Se pusieron de pie limpiándose la boca con el antebrazo, se veían desaseados y
de mala calaña y estaban armados con herramientas para trabajar la tierra, uno
de ellos no paraba de sonreír absurdamente y menear la cabeza como si tuviera
una enfermedad nerviosa. Su líder era un hombre pequeño de bigotes largos que
empuñaba un machete viejo y deteriorado como él mismo, al ver que el recién
llegado era un monje, hizo una mueca de desagrado y se rascó la oreja, su hijo
estaba junto a él, aun masticaba trabajosamente con la boca llena, era más alto
y no se le parecía en nada, hablaba, caminaba y reía como un auténtico idiota.

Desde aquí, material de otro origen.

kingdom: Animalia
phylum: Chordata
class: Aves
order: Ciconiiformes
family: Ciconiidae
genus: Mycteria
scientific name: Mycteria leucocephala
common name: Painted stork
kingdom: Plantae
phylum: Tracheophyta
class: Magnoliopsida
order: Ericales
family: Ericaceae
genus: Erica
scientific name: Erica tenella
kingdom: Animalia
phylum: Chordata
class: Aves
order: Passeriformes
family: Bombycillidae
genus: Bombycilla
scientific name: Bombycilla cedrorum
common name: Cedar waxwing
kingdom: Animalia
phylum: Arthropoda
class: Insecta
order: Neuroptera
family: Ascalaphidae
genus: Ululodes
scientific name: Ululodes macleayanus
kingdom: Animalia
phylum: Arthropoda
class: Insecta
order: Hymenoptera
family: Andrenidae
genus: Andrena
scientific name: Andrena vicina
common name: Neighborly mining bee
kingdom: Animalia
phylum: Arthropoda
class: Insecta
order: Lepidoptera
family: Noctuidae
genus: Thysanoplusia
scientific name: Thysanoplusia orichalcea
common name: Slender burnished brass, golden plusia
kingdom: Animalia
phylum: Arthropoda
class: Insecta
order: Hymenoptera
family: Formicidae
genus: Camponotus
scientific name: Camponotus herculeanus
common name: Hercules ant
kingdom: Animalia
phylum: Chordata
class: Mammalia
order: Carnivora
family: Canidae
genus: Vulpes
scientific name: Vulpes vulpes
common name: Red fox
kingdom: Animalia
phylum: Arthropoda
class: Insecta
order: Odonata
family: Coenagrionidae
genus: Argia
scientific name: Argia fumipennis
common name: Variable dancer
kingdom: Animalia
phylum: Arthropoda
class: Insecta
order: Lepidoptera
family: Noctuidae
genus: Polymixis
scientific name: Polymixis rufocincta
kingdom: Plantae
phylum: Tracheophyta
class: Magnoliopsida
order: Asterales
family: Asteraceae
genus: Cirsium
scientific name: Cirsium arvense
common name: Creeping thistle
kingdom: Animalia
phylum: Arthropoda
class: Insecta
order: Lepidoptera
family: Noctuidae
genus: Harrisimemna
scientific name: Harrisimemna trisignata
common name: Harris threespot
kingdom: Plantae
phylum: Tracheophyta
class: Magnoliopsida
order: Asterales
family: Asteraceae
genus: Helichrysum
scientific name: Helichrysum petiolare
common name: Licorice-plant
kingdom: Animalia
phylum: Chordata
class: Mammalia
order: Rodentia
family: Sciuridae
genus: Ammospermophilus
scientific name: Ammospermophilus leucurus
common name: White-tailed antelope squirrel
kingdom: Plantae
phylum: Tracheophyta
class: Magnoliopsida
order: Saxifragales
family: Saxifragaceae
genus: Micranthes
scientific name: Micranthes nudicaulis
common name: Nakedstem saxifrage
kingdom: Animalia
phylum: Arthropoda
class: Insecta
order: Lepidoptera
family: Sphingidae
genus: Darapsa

Los últimos dos eran un viejo calvo que en ese momento se hurgueteaba el
ombligo y otro más joven y fornido con una larga y horrible cicatriz que
surcaba su rostro serio e impenetrable. “El puente está cerrado, viejo; nadie
pasará sin pagar” dijo el líder apuntando con el machete el otro extremo del
risco, Badú no le prestó atención, “¿Por qué han colgado a esos hombres?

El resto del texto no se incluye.